§ Exercise brief
Output all of the data verbatim.

Collected data:
┄┄┄┄┄┄

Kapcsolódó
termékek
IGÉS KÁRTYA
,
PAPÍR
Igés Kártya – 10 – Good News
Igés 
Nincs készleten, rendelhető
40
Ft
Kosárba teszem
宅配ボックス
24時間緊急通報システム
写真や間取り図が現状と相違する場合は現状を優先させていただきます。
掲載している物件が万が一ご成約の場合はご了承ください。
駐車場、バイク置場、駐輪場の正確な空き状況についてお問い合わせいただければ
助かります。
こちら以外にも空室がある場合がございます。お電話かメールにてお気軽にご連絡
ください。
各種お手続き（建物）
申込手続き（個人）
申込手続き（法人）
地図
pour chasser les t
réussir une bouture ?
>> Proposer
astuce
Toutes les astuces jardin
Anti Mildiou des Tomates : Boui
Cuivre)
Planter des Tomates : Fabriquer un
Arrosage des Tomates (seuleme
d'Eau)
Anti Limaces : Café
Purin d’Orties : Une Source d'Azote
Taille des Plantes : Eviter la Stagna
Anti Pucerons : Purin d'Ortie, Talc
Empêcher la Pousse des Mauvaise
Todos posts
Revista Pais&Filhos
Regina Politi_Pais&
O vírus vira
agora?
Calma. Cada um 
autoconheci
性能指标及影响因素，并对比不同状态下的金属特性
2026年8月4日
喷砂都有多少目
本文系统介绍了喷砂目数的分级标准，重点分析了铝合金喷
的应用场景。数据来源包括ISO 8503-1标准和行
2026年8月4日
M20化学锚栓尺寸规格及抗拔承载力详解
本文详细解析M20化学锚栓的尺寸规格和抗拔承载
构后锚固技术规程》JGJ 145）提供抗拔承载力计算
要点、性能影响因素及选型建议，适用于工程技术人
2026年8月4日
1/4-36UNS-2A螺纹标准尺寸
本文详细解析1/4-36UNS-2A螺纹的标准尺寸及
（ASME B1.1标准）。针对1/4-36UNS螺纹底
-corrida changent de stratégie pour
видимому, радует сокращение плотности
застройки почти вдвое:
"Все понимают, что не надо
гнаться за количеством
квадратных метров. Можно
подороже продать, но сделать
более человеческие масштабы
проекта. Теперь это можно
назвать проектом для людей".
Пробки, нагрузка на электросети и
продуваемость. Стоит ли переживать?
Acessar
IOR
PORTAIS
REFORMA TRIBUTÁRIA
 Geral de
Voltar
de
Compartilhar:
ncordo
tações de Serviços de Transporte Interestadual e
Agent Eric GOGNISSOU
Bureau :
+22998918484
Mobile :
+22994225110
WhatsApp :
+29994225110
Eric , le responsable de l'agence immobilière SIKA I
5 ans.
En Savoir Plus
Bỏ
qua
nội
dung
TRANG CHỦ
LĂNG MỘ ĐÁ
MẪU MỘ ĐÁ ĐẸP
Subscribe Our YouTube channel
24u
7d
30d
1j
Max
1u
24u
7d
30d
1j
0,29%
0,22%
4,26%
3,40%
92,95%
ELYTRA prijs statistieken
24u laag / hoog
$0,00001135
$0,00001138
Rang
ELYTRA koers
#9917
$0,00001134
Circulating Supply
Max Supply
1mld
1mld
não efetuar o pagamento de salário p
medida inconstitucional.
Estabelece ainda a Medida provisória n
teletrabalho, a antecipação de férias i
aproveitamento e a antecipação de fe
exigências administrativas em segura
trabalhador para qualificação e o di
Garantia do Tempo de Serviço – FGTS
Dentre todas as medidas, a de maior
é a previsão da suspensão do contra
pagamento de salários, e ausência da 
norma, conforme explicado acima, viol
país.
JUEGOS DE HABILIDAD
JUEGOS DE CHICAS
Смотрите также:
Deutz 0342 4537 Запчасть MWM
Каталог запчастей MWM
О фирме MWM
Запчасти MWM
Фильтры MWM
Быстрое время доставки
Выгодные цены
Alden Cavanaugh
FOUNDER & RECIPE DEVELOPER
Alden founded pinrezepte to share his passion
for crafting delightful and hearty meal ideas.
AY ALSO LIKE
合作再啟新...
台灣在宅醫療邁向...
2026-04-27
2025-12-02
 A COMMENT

┄┄┄┄┄┄

§ Answer space
Kapcsolódó
termékek
IGÉS KÁRTYA
,
PAPÍR
Igés Kártya – 10 – Good News
Igés 
Nincs készleten, rendelhető
40
Ft
Kosárba teszem
宅配ボックス
24時間緊急通報システム
写真や間取り図が現状と相違する場合は現状を優先させていただきます。
掲載している物件が万が一ご成約の場合はご了承ください。
駐車場、バイク置場、駐輪場の正確な空き状況についてお問い合わせいただければ
助かります。
こちら以外にも空室がある場合がございます。お電話かメールにてお気軽にご連絡
ください。
各種お手続き（建物）
申込手続き（個人）
申込手続き（法人）
地図
pour chasser les t
réussir une bouture ?
>> Proposer
astuce
Toutes les astuces jardin
Anti Mildiou des Tomates : Boui
Cuivre)
Planter des Tomates : Fabriquer un
Arrosage des Tomates (seuleme
d'Eau)
Anti Limaces : Café
Purin d’Orties : Une Source d'Azote
Taille des Plantes : Eviter la Stagna
Anti Pucerons : Purin d'Ortie, Talc
Empêcher la Pousse des Mauvaise
Todos posts
Revista Pais&Filhos
Regina Politi_Pais&
O vírus vira
agora?
Calma. Cada um 
autoconheci
性能指标及影响因素，并对比不同状态下的金属特性
2026年8月4日
喷砂都有多少目
本文系统介绍了喷砂目数的分级标准，重点分析了铝合金喷
的应用场景。数据来源包括ISO 8503-1标准和行
2026年8月4日
M20化学锚栓尺寸规格及抗拔承载力详解
本文详细解析M20化学锚栓的尺寸规格和抗拔承载
构后锚固技术规程》JGJ 145）提供抗拔承载力计算
要点、性能影响因素及选型建议，适用于工程技术人
2026年8月4日
1/4-36UNS-2A螺纹标准尺寸
本文详细解析1/4-36UNS-2A螺纹的标准尺寸及
（ASME B1.1标准）。针对1/4-36UNS螺纹底
-corrida changent de stratégie pour
видимому, радует сокращение плотности
застройки почти вдвое:
"Все понимают, что не надо
гнаться за количеством
квадратных метров. Можно
подороже продать, но сделать
более человеческие масштабы
проекта. Теперь это можно
назвать проектом для людей".
Пробки, нагрузка на электросети и
продуваемость. Стоит ли переживать?
Acessar
IOR
PORTAIS
REFORMA TRIBUTÁRIA
 Geral de
Voltar
de
Compartilhar:
ncordo
tações de Serviços de Transporte Interestadual e
Agent Eric GOGNISSOU
Bureau :
+22998918484
Mobile :
+22994225110
WhatsApp :
+29994225110
Eric , le responsable de l'agence immobilière SIKA I
5 ans.
En Savoir Plus
Bỏ
qua
nội
dung
TRANG CHỦ
LĂNG MỘ ĐÁ
MẪU MỘ ĐÁ ĐẸP
Subscribe Our YouTube channel
24u
7d
30d
1j
Max
1u
24u
7d
30d
1j
0,29%
0,22%
4,26%
3,40%
92,95%
ELYTRA prijs statistieken
24u laag / hoog
$0,00001135
$0,00001138
Rang
ELYTRA koers
#9917
$0,00001134
Circulating Supply
Max Supply
1mld
1mld
não efetuar o pagamento de salário p
medida inconstitucional.
Estabelece ainda a Medida provisória n
teletrabalho, a antecipação de férias i
aproveitamento e a antecipação de fe
exigências administrativas em segura
trabalhador para qualificação e o di
Garantia do Tempo de Serviço – FGTS
Dentre todas as medidas, a de maior
é a previsão da suspensão do contra
pagamento de salários, e ausência da 
norma, conforme explicado acima, viol
país.
JUEGOS DE HABILIDAD
JUEGOS DE CHICAS
Смотрите также:
Deutz 0342 4537 Запчасть MWM
Каталог запчастей MWM
О фирме MWM
Запчасти MWM
Фильтры MWM
Быстрое время доставки
Выгодные цены
Alden Cavanaugh
FOUNDER & RECIPE DEVELOPER
Alden founded pinrezepte to share his passion
for crafting delightful and hearty meal ideas.
AY ALSO LIKE
合作再啟新...
台灣在宅醫療邁向...
2026-04-27
2025-12-02
 A COMMENT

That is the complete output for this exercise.